And giving information about their pre-adoption days can be the “greatest gift” a biological parent can give to their birth child, she said. Doing so gives them an opportunity to find out their children’s stories as well.
Ultimately, it can offer closure and understanding for both parties, said Bowling.
“I think closure is healing ― healing from the past,” she said. “Just kind of come to terms with it. And (as an adoptee) you feel so scarred from your past.”
Bowling is returning to the U.S. this month after six years of living in Korea. She said learning about Korean culture and history, as well as forming friendships with Koreans, gave her a sense of understanding of her unknown past.

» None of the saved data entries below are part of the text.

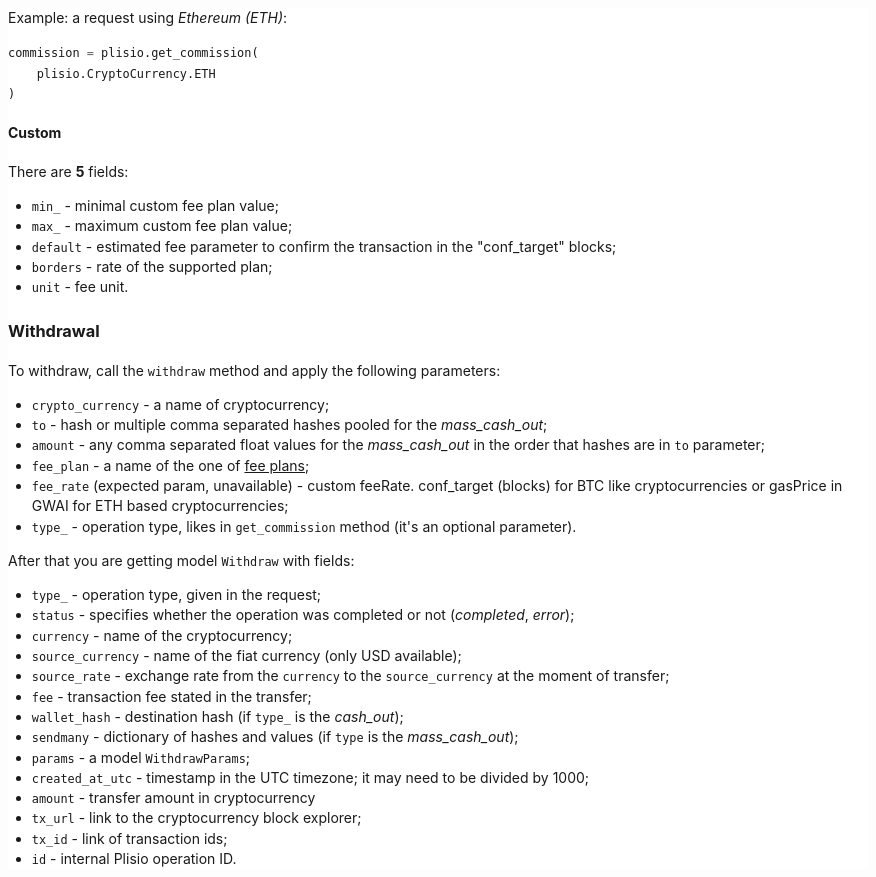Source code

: Example: a request using *Ethereum (ETH)*:

```python
commission = plisio.get_commission(
    plisio.CryptoCurrency.ETH
)
```

#### Custom

There are **5** fields:

+ <code>min_</code> - minimal custom fee plan value;
+ <code>max_</code> - maximum custom fee plan value;
+ <code>default</code> - estimated fee parameter to confirm the transaction in 
the "conf_target" blocks;
+ <code>borders</code> - rate of the supported plan;
+ <code>unit</code> - fee unit.

### Withdrawal

To withdraw, call the <code>withdraw</code> method and
apply the following parameters:
+ <code>crypto_currency</code> - a name of cryptocurrency;
+ <code>to</code> - hash or multiple comma separated hashes pooled for the *mass_cash_out*;
+ <code>amount</code> - any comma separated float values for the *mass_cash_out*
  in the order that hashes are in <code>to</code> parameter;
+ <code>fee_plan</code> - a name of the one of
  [fee plans](https://plisio.net/documentation/endpoints/fee-plans);
+ <code>fee_rate</code> (expected param, unavailable) - custom feeRate. conf_target (blocks) for BTC like
cryptocurrencies or gasPrice in GWAI for ETH based cryptocurrencies;
+ <code>type_</code> - operation type, likes in <code>get_commission</code> method
  (it's an optional parameter).

After that you are getting model <code>Withdraw</code> with fields:
+ <code>type_</code> - operation type, given in the request;
+ <code>status</code> - specifies whether the operation was completed or not (*completed*, *error*);
+ <code>currency</code> - name of the cryptocurrency;
+ <code>source_currency</code> - name of the fiat currency (only USD available);
+ <code>source_rate</code> - exchange rate from the <code>currency</code> to
  the <code>source_currency</code> at the moment of transfer;
+ <code>fee</code> - transaction fee stated in the transfer;
+ <code>wallet_hash</code> - destination hash (if <code>type_</code> is the *cash_out*);
+ <code>sendmany</code> - dictionary of hashes and values (if <code>type</code> is the *mass_cash_out*);
+ <code>params</code> - a model <code>WithdrawParams</code>;
+ <code>created_at_utc</code> - timestamp in the UTC timezone; it may need to be divided by 1000;
+ <code>amount</code> - transfer amount in cryptocurrency
+ <code>tx_url</code> - link to the cryptocurrency block explorer;
+ <code>tx_id</code> - link of transaction ids;
+ <code>id</code> - internal Plisio operation ID.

“I think what I have done ― to kind of come here, live here and spend a lot of time here ― a lot of adoptees don’t do that generally, although there are more (overseas adoptees) coming over for sure,” she said.
“And the loss of information about their history, the loss of understanding ― it stays with them forever. It’s part of who they are.”
Of 1,033 Korean transnational adoptees surveyed last year by the Korea Institute for Health and Social Affairs, 83 percent said they were interested in finding their birth family, with 71 percent saying they pursued the search already.
However, only 28 percent of those who searched were reunited with their birth parents.
According to KIHASA, South Korea has sent about 165,000 children overseas for foreign adoption over the past six decades. As recently as 2005, the country was among the top nations for sending babies abroad.